Read through the entries below and copy each line where "clock" turns up.
Source material below:
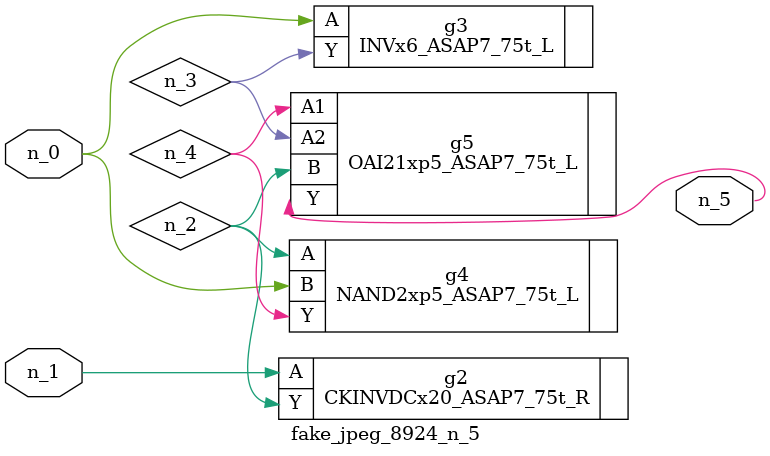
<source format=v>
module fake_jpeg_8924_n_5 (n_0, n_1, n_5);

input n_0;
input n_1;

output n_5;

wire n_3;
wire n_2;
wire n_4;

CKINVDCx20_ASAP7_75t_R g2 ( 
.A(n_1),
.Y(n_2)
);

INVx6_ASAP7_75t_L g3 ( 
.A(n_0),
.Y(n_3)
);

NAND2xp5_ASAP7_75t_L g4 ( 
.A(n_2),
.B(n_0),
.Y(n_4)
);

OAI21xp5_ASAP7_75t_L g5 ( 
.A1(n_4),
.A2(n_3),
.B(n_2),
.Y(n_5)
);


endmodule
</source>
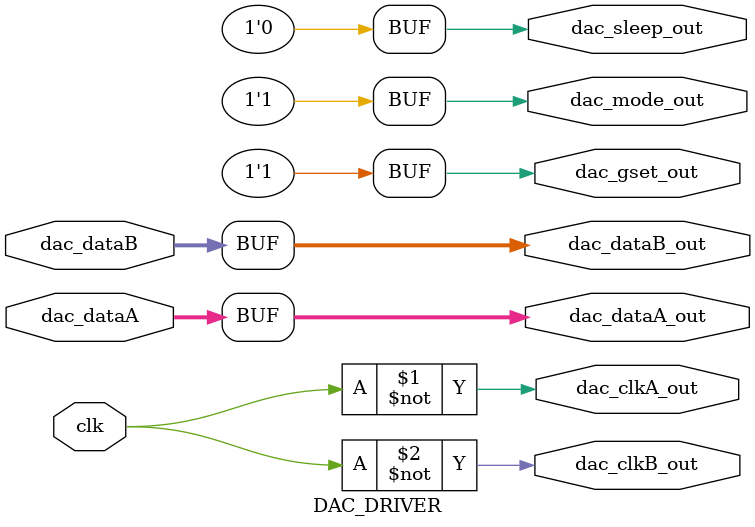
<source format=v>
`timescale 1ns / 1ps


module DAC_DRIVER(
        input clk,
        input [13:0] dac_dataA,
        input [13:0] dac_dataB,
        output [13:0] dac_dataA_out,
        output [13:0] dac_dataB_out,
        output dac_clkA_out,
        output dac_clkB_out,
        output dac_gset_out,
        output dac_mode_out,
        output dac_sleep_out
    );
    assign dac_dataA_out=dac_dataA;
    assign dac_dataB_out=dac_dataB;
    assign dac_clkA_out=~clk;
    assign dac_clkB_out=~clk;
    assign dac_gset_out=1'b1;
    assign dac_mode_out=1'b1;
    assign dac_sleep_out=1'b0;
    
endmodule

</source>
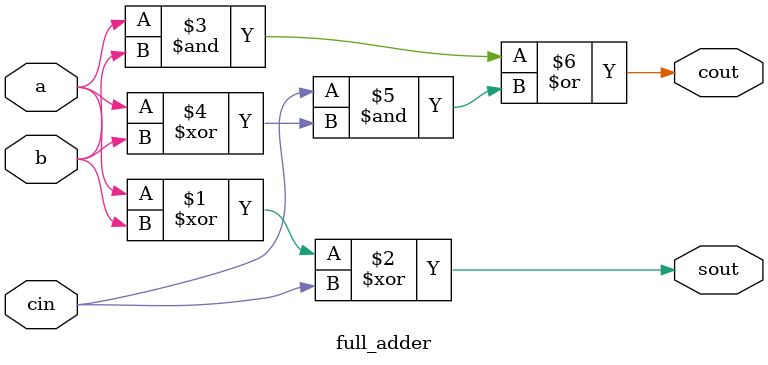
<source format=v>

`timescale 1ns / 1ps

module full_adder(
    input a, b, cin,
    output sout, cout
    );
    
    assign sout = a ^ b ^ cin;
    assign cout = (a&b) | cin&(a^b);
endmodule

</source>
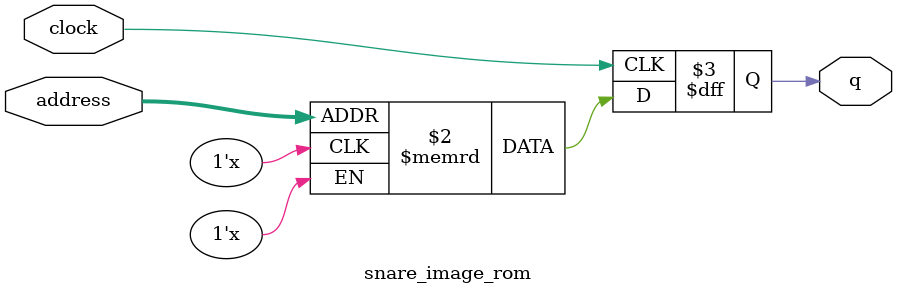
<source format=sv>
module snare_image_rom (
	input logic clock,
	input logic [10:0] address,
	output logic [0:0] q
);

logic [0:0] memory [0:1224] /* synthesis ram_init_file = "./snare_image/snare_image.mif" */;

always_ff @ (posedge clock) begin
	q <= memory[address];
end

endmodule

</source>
End of Source material.
» Output
	input logic clock,
always_ff @ (posedge clock) begin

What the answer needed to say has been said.